Globale : [rating:4][five-star-rating]

Lorsque leurs films ont commencé à apparaître sur nos écrans, les cinéastes iraniens de la période postérieure à la révolution de 1979 nous ont habitués à utiliser des histoires tournant autour des enfants pour nous faire part des problèmes sociologiques de leur pays, moyen indirect d’aborder le monde des adultes dans un environnement peu propice à la critique frontale. C’est donc sans surprise que l’on constate que le premier film de cinéma réalisé en Arabie Saoudite tourne autour de l’histoire d’une fillette de 12 ans, une jeune adolescente pleine de vie et au caractère rebelle.Un film chaleureusement accueilli au Festival de Venise 2012.

Synopsis :

Wadjda, douze ans, habite dans une banlieue de Riyad, capitale de l’Arabie Saoudite. Bien qu’elle grandisse dans un milieu conservateur, c’est une fille pleine de vie qui porte jeans et baskets, écoute du rock et ne rêve que d’une chose : s’acheter le beau vélo vert qui lui permettra de faire la course avec son ami Abdallah. Mais au royaume wahhabite, les bicyclettes sont réservées aux hommes car elles constituent une menace pour la vertu des jeunes filles.
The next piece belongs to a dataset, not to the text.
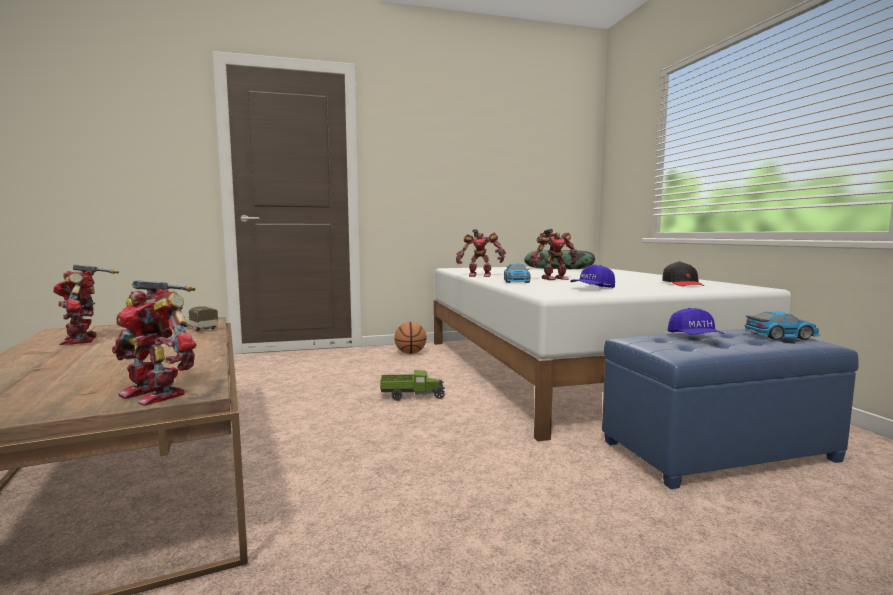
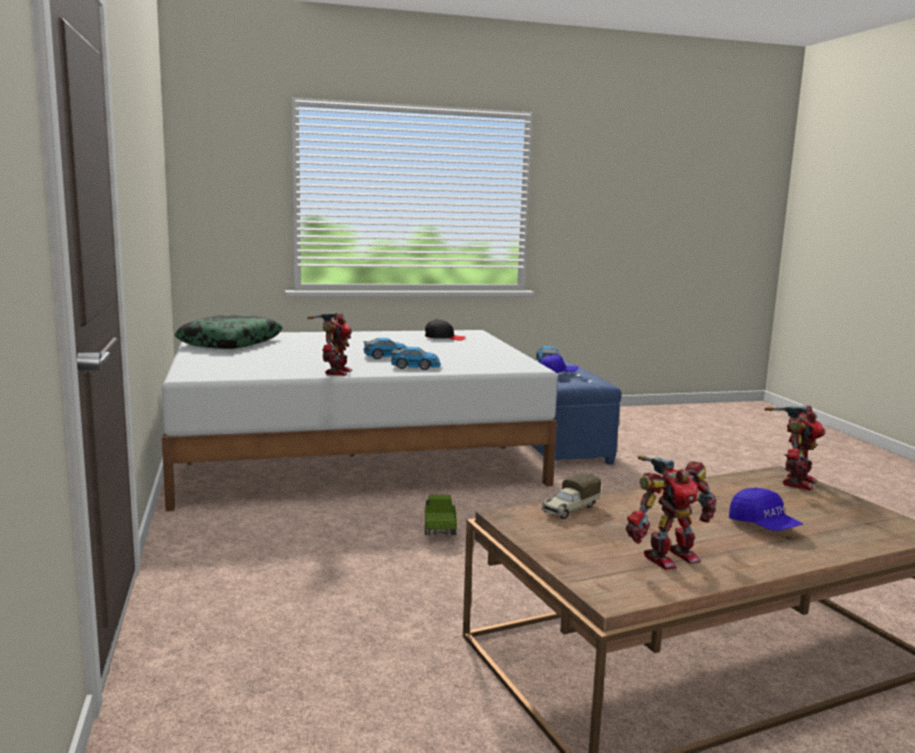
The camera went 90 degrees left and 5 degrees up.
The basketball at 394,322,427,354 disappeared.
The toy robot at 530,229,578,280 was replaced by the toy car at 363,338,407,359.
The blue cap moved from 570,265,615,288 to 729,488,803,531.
Wadjda se voit donc refuser par sa mère la somme nécessaire à cet achat. Déterminée à trouver l’argent par ses propres moyens, Wadjda décide alors de participer au concours de récitation coranique organisé par son école, avec pour la gagnante, la somme tant désirée.

 

Prête à tout pour un vélo

Pour nous montrer la condition féminine dans son pays, l’Arabie Saoudite, la réalisatrice Haifaa Al Mansour a choisi de nous raconter l’histoire de Wadjda, une fillette entrant dans l’adolescente. Parler de Wadjda permet en effet de montrer les conditions de vie de sa mère, comment elle se situe face à son mari, ce qu’elle pense et comment elle évolue lorsque son mari décide de transformer l’horizon de la famille. Parler de Wadjda permet de montrer le degré d’endoctrinement d’une directrice d’école. Parler de Wadjda elle-même, enfin, c’est déjà, malgré son jeune âge, parler de la condition féminine : en effet, en Arabie Saoudite, c’est un âge où les autorités (entendez par là les autorités religieuses) commencent à considérer que les filles n’ont plus droit aux « libertés » laissées aux petites filles et qu’elles doivent commencer à se plier aux règles strictes liées au statut de femme. Dans ces conditions, que Wadjda puisse rêver de la possession d’un vélo afin de faire la course avec son meilleur copain, cela est totalement inimaginable, que ce soit pour ses parents ou pour la directrice de son école. Seulement voilà : Wadjda a non seulement un caractère plutôt rebelle, mais en plus, elle est du genre têtu. Elle qui connaît très mal le Coran va se mettre à l’étudier très sérieusement le jour où elle apprend que son école organise une compétition comprenant deux volets : la connaissance de ce livre sacré et la psalmodie de certains de ses versets. Un seul but pour elle : triompher dans cette compétition, la somme allouée à la gagnante permettant l’achat du vélo de ses rêves.

wadjda vélo

Une réalisatrice courageuse

On ne peut qu’être admiratif devant la ténacité et le courage dont a fait preuve Haifaa Al Mansour pour monter et pour réaliser son film. Une simple question : comment trouver des comédiens de qualité dans un pays qui n’a pas d’industrie cinématographique et qui ignore la notion de casting ? Il faut croire que la chance était avec Haifaa lorsque la jeune Waad Mohammed s’est présentéeà une audition organisée à Riyad : elle est parfaite dans le rôle de Wadjda. Quant à la mère, elle est jouée par Reem Abdullah, l’actrice de télévision la plus connue en Arabie Saoudite. En fait, c’est au moment du tournage que les difficultés furent les plus importantes pour Haifaa : il lui fallait parfois aller se cacher dans le véhicule de la production lorsque le tournage se déroulait dans des lieux où la présence d’une femme réalisatrice, se mélangeant professionnellement avec des hommes, aurait pu être le prétexte à des manifestations hostiles. Haifaa a même parfois essayé de diriger en utilisant un talkie-walkie depuis le véhicule mais la frustration était telle qu’elle abandonnait très vite cet artifice.

wadjda avec son ami

Comment réagiraient les saoudiens s’ils pouvaient voir le film ?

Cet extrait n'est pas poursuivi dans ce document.